------ Exercise input
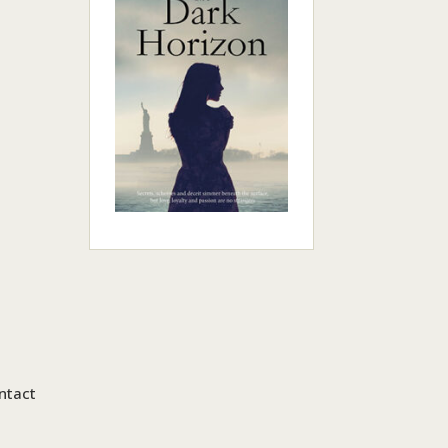
ntact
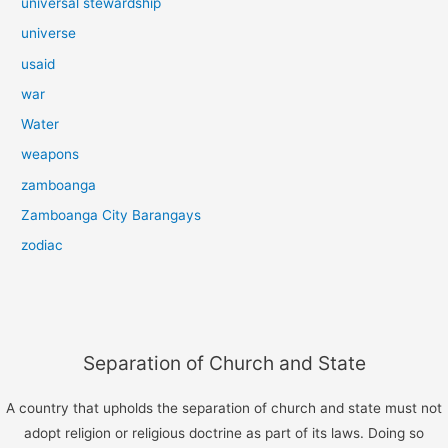
universal stewardship
universe
usaid
war
Water
weapons
zamboanga
Zamboanga City Barangays
zodiac
Separation of Church and State
A country that upholds the separation of church and state must not
adopt religion or religious doctrine as part of its laws. Doing so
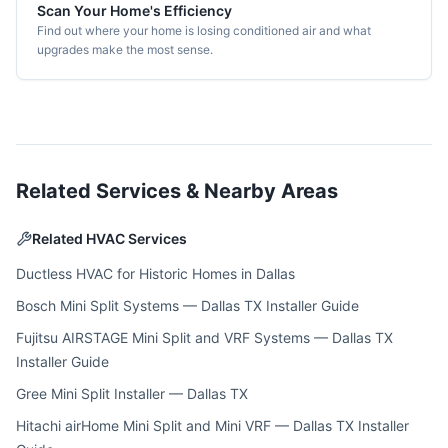
Scan Your Home's Efficiency
Find out where your home is losing conditioned air and what
upgrades make the most sense.
Related Services & Nearby Areas
Related HVAC Services
Ductless HVAC for Historic Homes in Dallas
Bosch Mini Split Systems — Dallas TX Installer Guide
Fujitsu AIRSTAGE Mini Split and VRF Systems — Dallas TX
Installer Guide
Gree Mini Split Installer — Dallas TX
Hitachi airHome Mini Split and Mini VRF — Dallas TX Installer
------------
**Work instruction**
Copy out the records from the line with "Scan Your Home's Efficiency" up to and including the last line of the records.

**Exercise solution**
Scan Your Home's Efficiency
Find out where your home is losing conditioned air and what
upgrades make the most sense.
Related Services & Nearby Areas
Related HVAC Services
Ductless HVAC for Historic Homes in Dallas
Bosch Mini Split Systems — Dallas TX Installer Guide
Fujitsu AIRSTAGE Mini Split and VRF Systems — Dallas TX
Installer Guide
Gree Mini Split Installer — Dallas TX
Hitachi airHome Mini Split and Mini VRF — Dallas TX Installer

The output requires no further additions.